Genetics is another sector that produces vast quantities of data. In the future, we could use the power of algorithms to help manage them: It is estimated that humans have about 25,500 genes, which themselves or in combination can cause diseases as genes determine the molecular processes in the body that determine whether we are healthy or sick. Due to the vast number of genes and their effects, using machine learning for pattern recognition is a great idea.
The MoSBi project at the Technical University of Munich studies the molecular mechanisms of human diseases to identify subtypes of diseases that appear similar in terms of their symptoms. However, a better distinction can be critical to make the right treatment decision and provide a more targeted therapy.
"Cancer is perhaps the most notable example of this," explain Dr. Josch Konstantin Pauling and Tim Rose in a MEDICA-tradefair.com interview. "A multitude of mutations can lead to changes in tissue, which can develop into a tumor. Doctors examine the specific changes in the tumor and adjust the patient’s treatment accordingly."
The team behind MoSBi developed the algorithm and makes it available as a free web-based application to allow researchers to analyze data from their own studies.

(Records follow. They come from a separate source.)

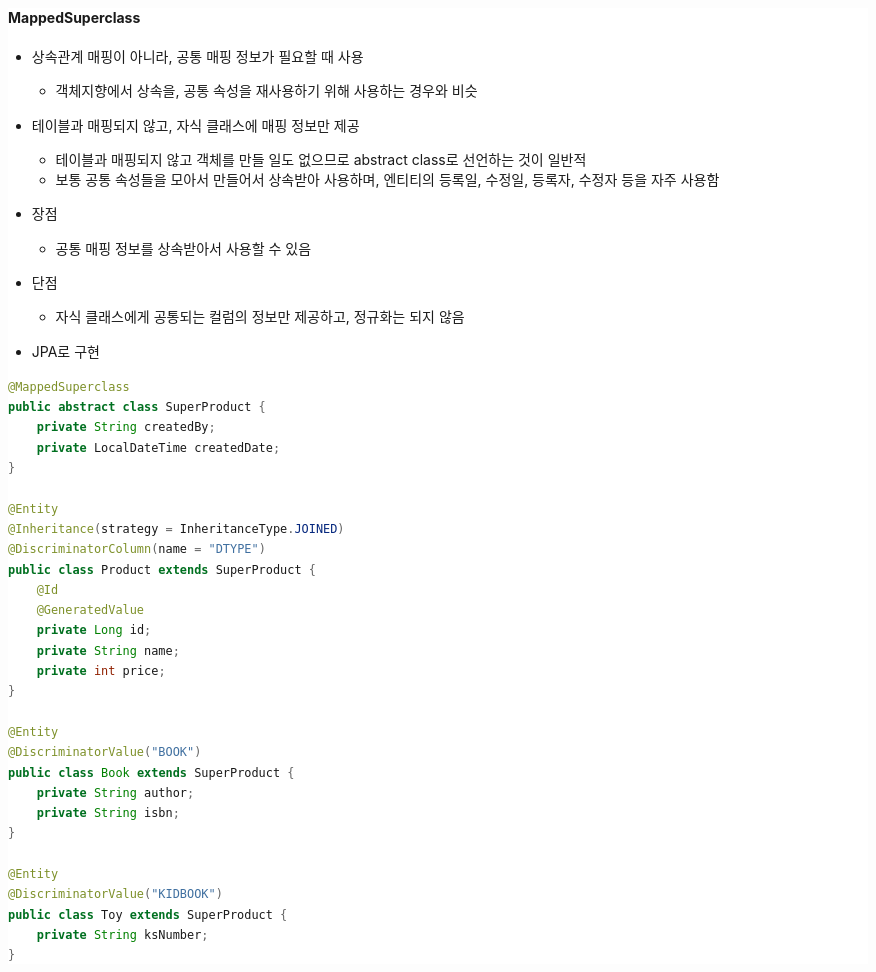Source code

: #### MappedSuperclass
- 상속관계 매핑이 아니라, 공통 매핑 정보가 필요할 때 사용
  - 객체지향에서 상속을, 공통 속성을 재사용하기 위해 사용하는 경우와 비슷
- 테이블과 매핑되지 않고, 자식 클래스에 매핑 정보만 제공
  - 테이블과 매핑되지 않고 객체를 만들 일도 없으므로 abstract class로 선언하는 것이 일반적
  - 보통 공통 속성들을 모아서 만들어서 상속받아 사용하며, 엔티티의 등록일, 수정일, 등록자, 수정자 등을 자주 사용함
- 장점
  - 공통 매핑 정보를 상속받아서 사용할 수 있음
- 단점
  - 자식 클래스에게 공통되는 컬럼의 정보만 제공하고, 정규화는 되지 않음

- JPA로 구현
```java
@MappedSuperclass
public abstract class SuperProduct {
    private String createdBy;
	private LocalDateTime createdDate;
}

@Entity
@Inheritance(strategy = InheritanceType.JOINED)
@DiscriminatorColumn(name = "DTYPE")
public class Product extends SuperProduct {
    @Id
    @GeneratedValue
    private Long id;
    private String name;
    private int price;
}

@Entity
@DiscriminatorValue("BOOK")
public class Book extends SuperProduct {
    private String author;
    private String isbn;
}

@Entity
@DiscriminatorValue("KIDBOOK")
public class Toy extends SuperProduct {
    private String ksNumber;
}
```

Another example of the benefits of big data and algorithms in laboratory medicine is single-cell sequencing. A team from the Max Delbrück Center for Molecular Medicine in the Helmholtz Association has developed ikarus, a machine learning program for just this purpose: "We developed a software that works in single-cell resolution and finds gene expression patterns to specific cell types. In case of cancer, the method found a pattern in tumor cells that is common to different types of cancer, consisting of a characteristic combination of genes," explains Dr. Altuna Alkalin in a MEDICA-tradefair.com interview.
These insights not only help facilitate the diagnosis: pathologists visually examine tissue samples to identify cancerous cells. This means they must identify the various cell types under the microscope. If the ikarus algorithm makes more information about a tumor and its immediate environment available in the future, it could also affect the medication used for targeted treatment.